Exercise data:
•••••

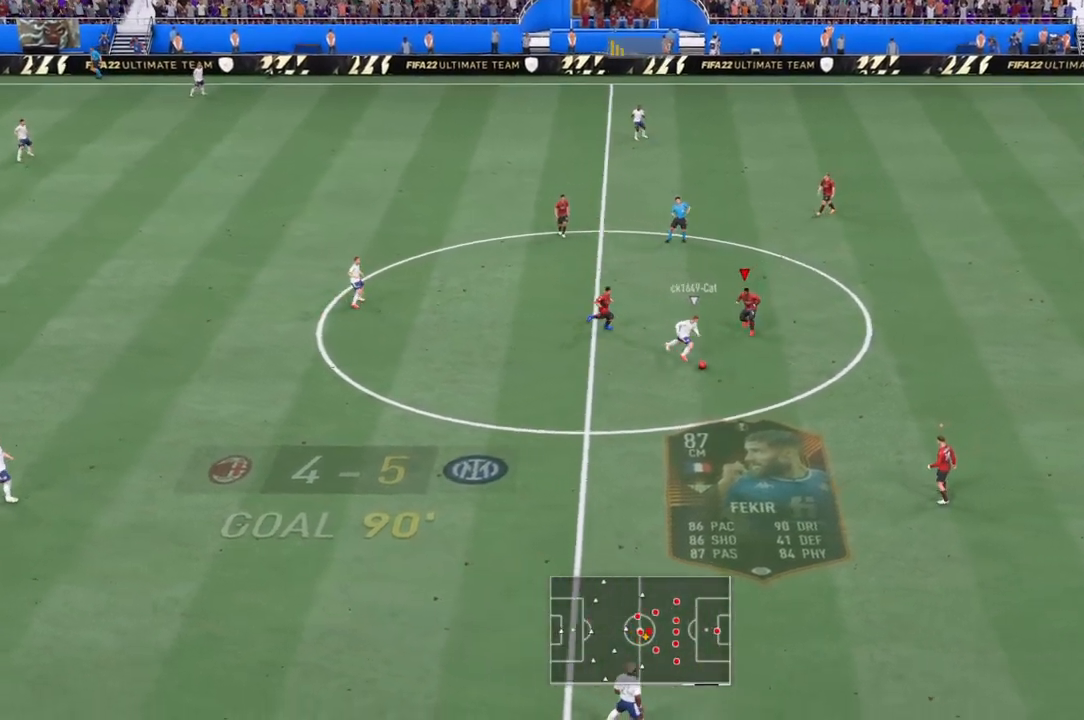
{"buttons": ["R2"], "left_stick": "down-right", "right_stick": "center", "events": [[33, "CROSS", "up"], [67, "left_stick", "down-right"]]}
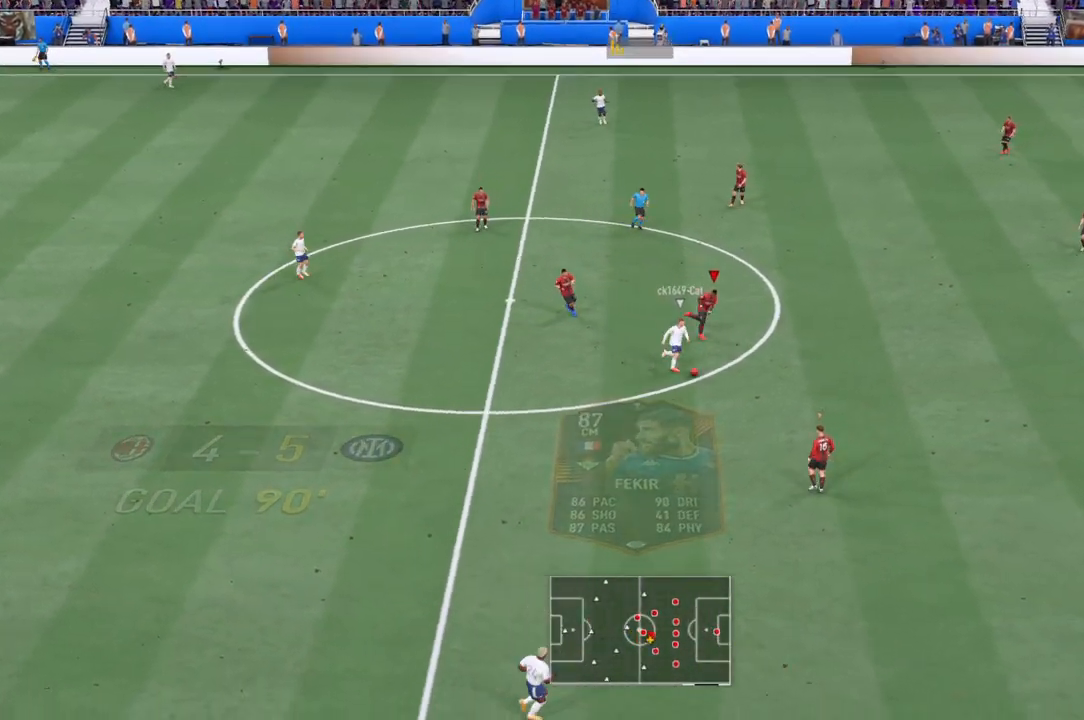
{"buttons": ["R2"], "left_stick": "down-right", "right_stick": "center", "events": []}
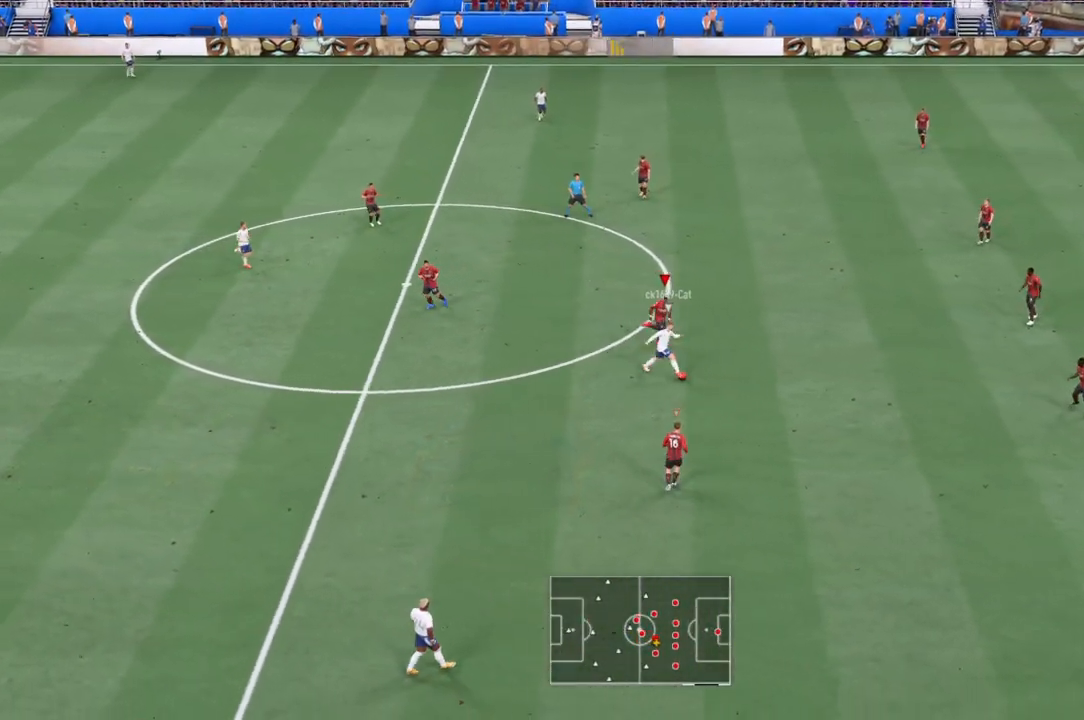
{"buttons": ["R2"], "left_stick": "down-right", "right_stick": "center", "events": []}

•••••

Problem description:
Please give the material above again in full, with no pictures in your version.

Result:
{"buttons": ["R2"], "left_stick": "down-right", "right_stick": "center", "events": [[33, "CROSS", "up"], [67, "left_stick", "down-right"]]}
{"buttons": ["R2"], "left_stick": "down-right", "right_stick": "center", "events": []}
{"buttons": ["R2"], "left_stick": "down-right", "right_stick": "center", "events": []}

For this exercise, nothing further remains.